* Série de tâches *
1. Dans le commentaire sur la Passion, de quel psaume l'antienne de l'offertoire est-elle tirée ?
2. Reprenez le commentaire sur la Passion après sa dernière phrase et prolongez-le.

La citation d’Isaïe faite par Jésus lors de la dernière Cène : Et cum iniquis deputatus est, se rapporte au passage lu précédemment, qui reçoit de la sorte une signification authentiquement messianique. On s’explique que les apôtres aient apporté des épées en montant au Cénacle, si l’on tient compte de la coutume des Galiléens, qui avaient en horreur les habitants de la Judée, à ce point qu’ils montaient armés à Jérusalem, pour y célébrer la solennité pascale. Et que les apôtres eux-mêmes ne portassent pas l’épée en vertu d’une simple formalité, on le vit par la suite dans le jardin de Gethsémani, où un ordre de Jésus dût intervenir pour faire remettre l’arme au fourreau. L’Église n’entend pas vaincre en tuant, mais en se laissant tuer.
Sur la route du Golgotha, Jésus réconforte les pieuses femmes qui pleurent sur son supplice, et il les avertit que leur dévotion à sa passion ne doit pas s’arrêter à une sentimentalité stérile, mais servir à corriger leur vie. Celui qui s’afflige, en effet, de la mort du Seigneur, doit arracher et déraciner le péché de son propre cœur, car c’est le péché qui a été le bourreau de Jésus. Si in viridi ligna haec faciunt, in arido quid fiet ? C’est-à-dire, si la divine justice est si rigoureuse pour punir le péché sur son propre Fils innocent, que ne fera-t-elle pas sur le pécheur obstiné, quand, au moment du dernier jugement, le temps sera passé de la miséricorde, et commencera celui de la sainte et terrible justice ?
Après la mort de Jésus, Joseph d’Arimathie et Nicodème paraissent, et, en un moment, quand les apôtres eux-mêmes se cachent, ces deux hommes qui jusqu’alors avaient été timides et n’avaient pas osé trop se compromettre dans la cause de Jésus, sortent à l’improviste de leur réserve, affrontent sans crainte l’opinion publique et sont les premiers à rendre au Crucifié l’hommage de leur dévouement.
Il ne faut jamais juger trop défavorablement notre prochain. La grâce gouverne les cœurs, et, en un instant, peut les transformer conformément à ses desseins.
L’antienne pour l’offertoire vient du psaume 101 : « Seigneur, — quoique la multitude des fautes du genre humain, dont je me suis généreusement chargé, me rende indigne de ton regard. — accueille ma prière, et que mon cri arrive jusqu’à toi, enfonçant, pour ainsi dire, la muraille de bronze que le péché a dressée entre toi et l’humanité prévaricatrice. »
Dans la prière d’introduction à l’anaphore eucharistique, nous demandons à Dieu d’agréer nos dons, et de faire que, grâce à l’amour de notre cœur, nous puissions obtenir les effets de la passion de son divin Fils, que nous célébrons dans le mystère eucharistique.

* Documents fournis *
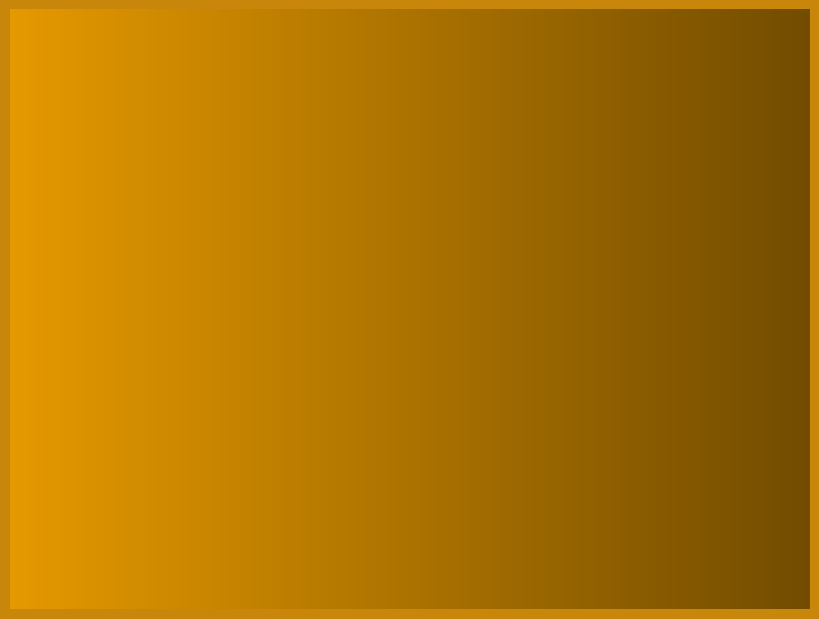

How many slices are in this pie chart?

2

* Réponses aux tâches *
1. Du psaume 101.

2.
L’antienne pour la communion est prise elle aussi du psaume 101 : « Je mêlai mes larmes avec mon breuvage, puisque tu ne m’as pas soulevé pour me broyer. » — Dans la passion, la divinité soutenait la sainte humanité de Jésus pour la rendre plus capable de souffrir. — « J’ai séché comme l’herbe, alors que toi tu es éternel. Mais toi, Seigneur, tu te lèveras un jour, certainement, et tu auras pitié de Sion, parce que le temps est venu d’avoir pitié d’elle. » — Oui, le Seigneur se lèvera pour défendre Jésus, et ce sera à l’aurore de la solennité pascale. Alors il guérira toutes les plaies de son Christ, il l’enivrera de joie dans les splendeurs d’une vie nouvelle. Sion participera à un si grand bien, parce que la résurrection ne concerne pas exclusivement le Christ, mais s’étend à tout son corps mystique.
Dans la collecte d’action de grâces, nous prions le Seigneur afin que la passion et la mort de Jésus, que nous commémorons par le mystère de l’autel, répande dans notre âme la ferme espérance que Lui, un jour, nous donnera dans le ciel la vie éternelle. — La mort de Jésus est une source de vie. Voilà la plus splendide réalisation de cette prophétie d’Osée : O mors, ero mors tua ! morsus tuus ero, inferne. C’eût été trop peu que de se montrer supérieur à la mort en n’y succombant pas. Jésus a voulu en triompher plus complètement et, pour cela, en mourant Il enchaîne la mort et Satan au pied de la croix, afin que sa mort soit pour l’humanité le principe et la source d’une vie indéfectible.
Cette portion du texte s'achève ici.